Why do movies fail?

Some movies win Oscars for excellence in cinematography, others are nominated for Raspberry awards or “razzies” for flopping performances. In this story, we focus on the latter, conducting research into the common characteristics of low-rated movies. First, we analyze the data from the low-rated movies in general. Then, we will proceed to investigate if they have something in common and finally, we will apply machine learning methods to see if we can predict which movies fail. Get your popcorn ready and enjoy!

The subpar movies

Let us first take a look at the available data. Our dataset was obtained from IMDb, which is an online database of information related to films, series and content related to them. For getting a general idea about the average ratings of movies, an interactive plot can be used to see how the average ratings of movies of certain genres have developed throughout the years. Genres have been pre-processed to combine similar genres, such as different fields of sports, into one single genre. Additionally, only genres with at least 100 movies have been considered to filter out rare genres, such as Bengali movies.

From the plot, we can observe some genres like anime, animation and world cinema having consistently high average ratings and on the other hand genres like monster, zombie and television movies having consistently low average ratings. Analyzing the worst movies over the time period of observed data, we found that the worst average ratings belonged indeed to monster movies, with an average of 5.49 and 95% confidence interval of [5.39, 5.62]. The worst genres in terms of average are:

Now that we have looked at the genres, let's take a look at how the average rating of a movie is affected by the country in which it is made. Below is a map with each county colored according to the average rating of movies made in that country. Note that the means between countries with bigger sample sizes do not vary as much as the means of small countries due to the regression towards the mean phenomenon.

The recipe of a flop

A pinch of this, a pinch of that... but a pinch of what?

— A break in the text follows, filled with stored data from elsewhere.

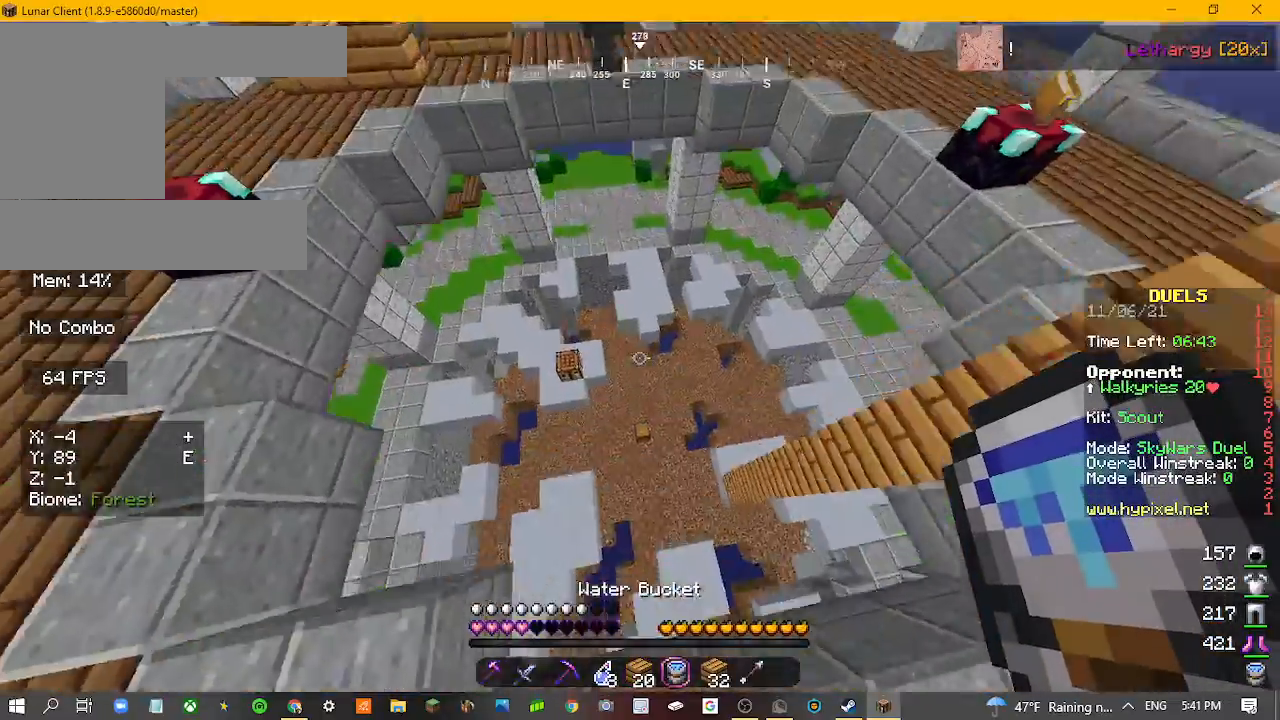
{"keys": ["w"], "mouse": [], "events": []}
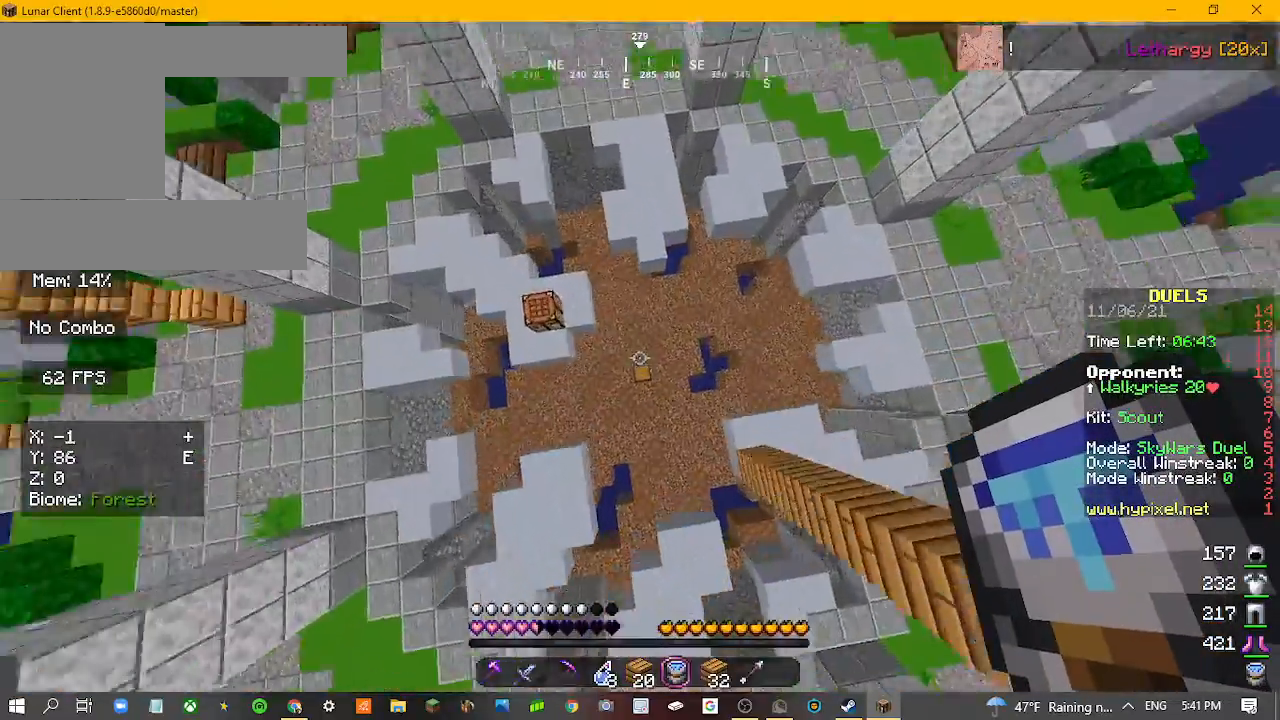
{"keys": ["s"], "mouse": [], "events": [[400, "w", "up"], [467, "s", "down"]]}
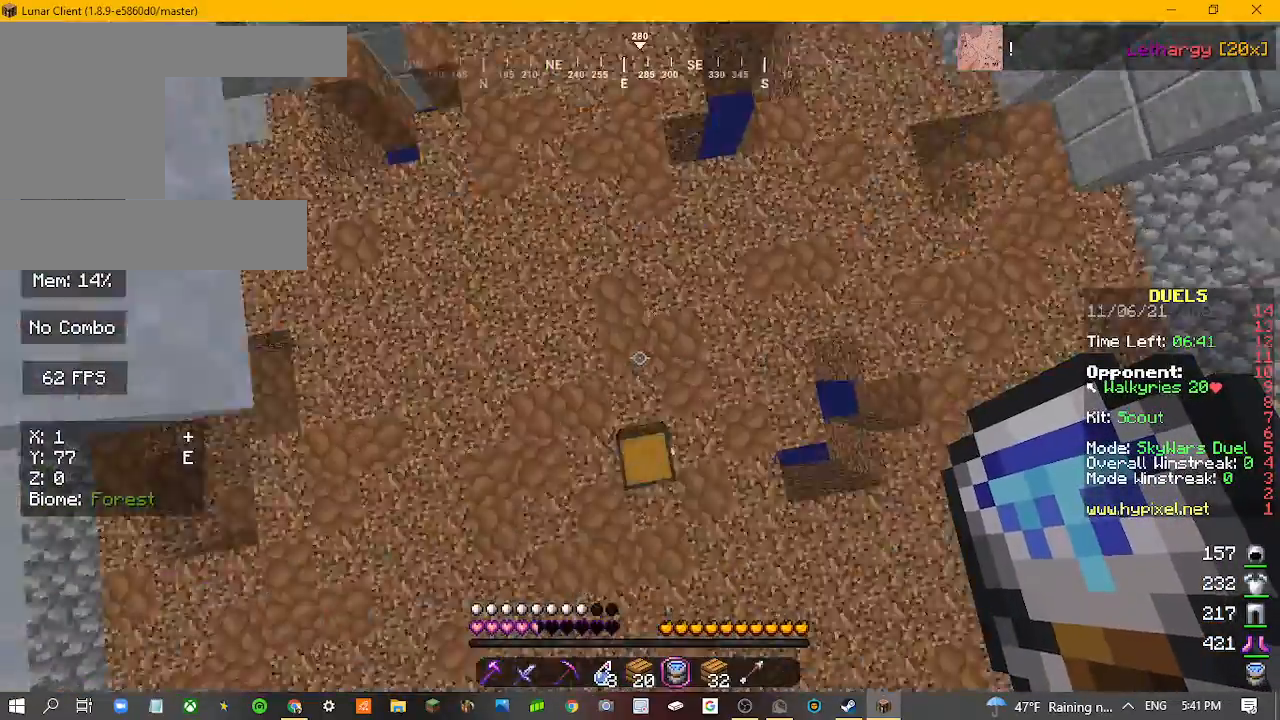
{"keys": ["s"], "mouse": ["right"]}
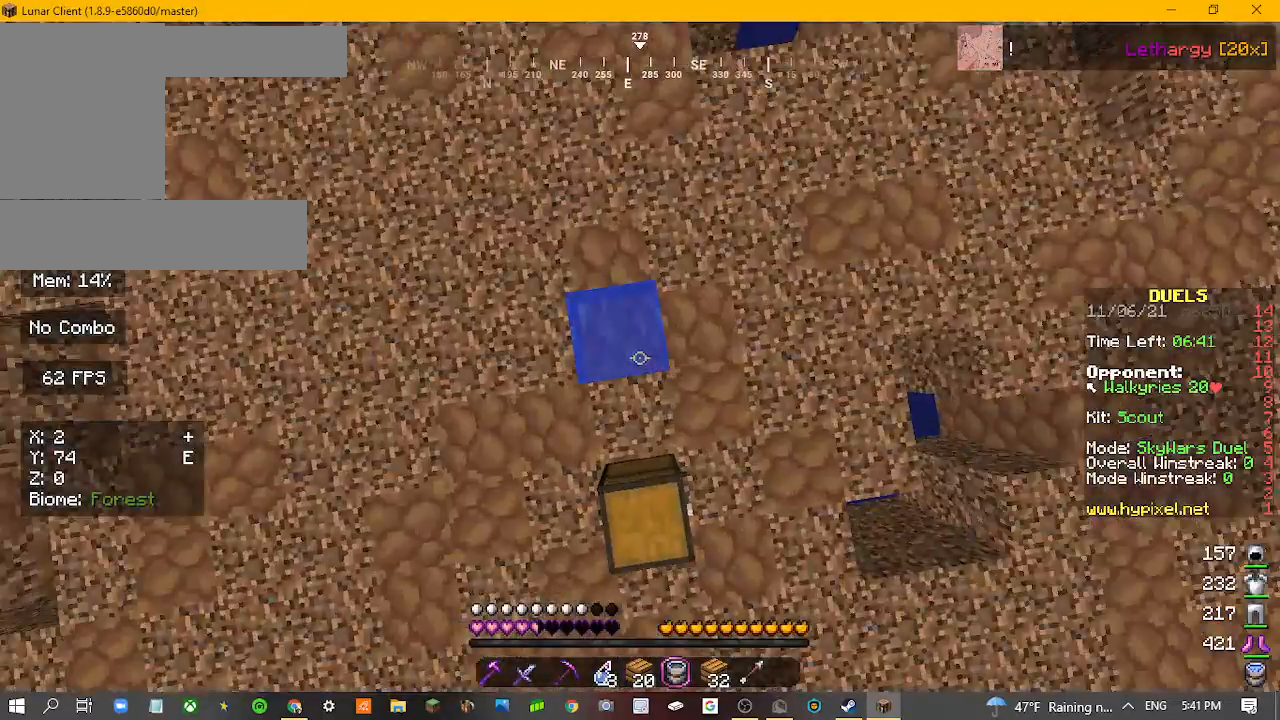
{"keys": ["s"], "mouse": [], "events": [[467, "mouse_right", "up"]]}
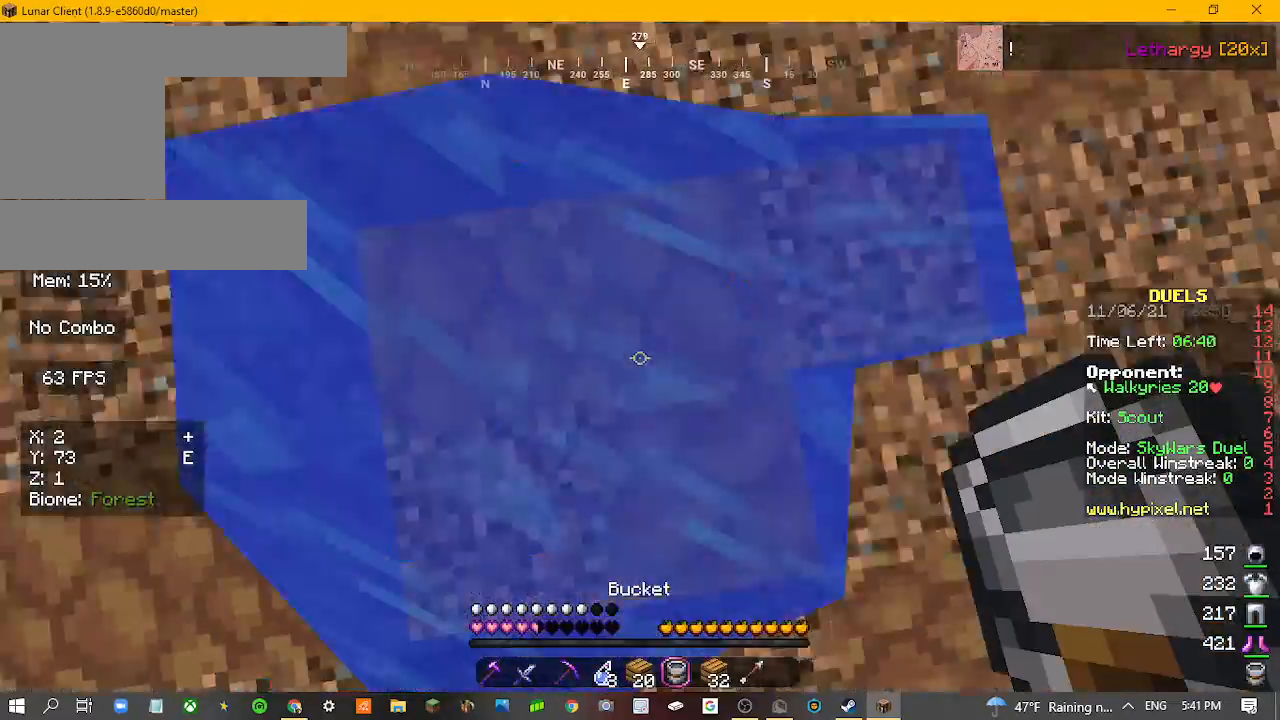
{"keys": ["w"], "mouse": [], "events": [[33, "s", "up"], [200, "mouse_right", "down"], [300, "mouse_right", "up"], [467, "w", "down"]]}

We have now taken a look into the available data, but we still have to answer the main question: what makes a bad movie? If we are able to answer it, we might be able to create predictions from the data. Thus, our next goal is finding some common features between the worst rated movies.

Before we begin, there is one crucial data preprocessing step to be done. Since the ratings that we will analyze are given by internet users, the rating of a movie might be very noisy if the movie is rated by very few users. For instance, suppose a movie only has one voter, and that voter hates the movie with passion. Thus, we decided to drop movies rated by fewer than 10 users, which is a reasonable threshold. The plots shown previously have been produced after this preprocess.

First, it is necessary to clarify what we are considering a bad movie based on the reviews. As we can see in the graph below, we splitted the data into 3 categories, bad [0-5.5), intermediate [5.5, 6.8) and good [6.8, 10], resulting in 3,488 bad movies, 7,821 average movies and 3,980 good movies.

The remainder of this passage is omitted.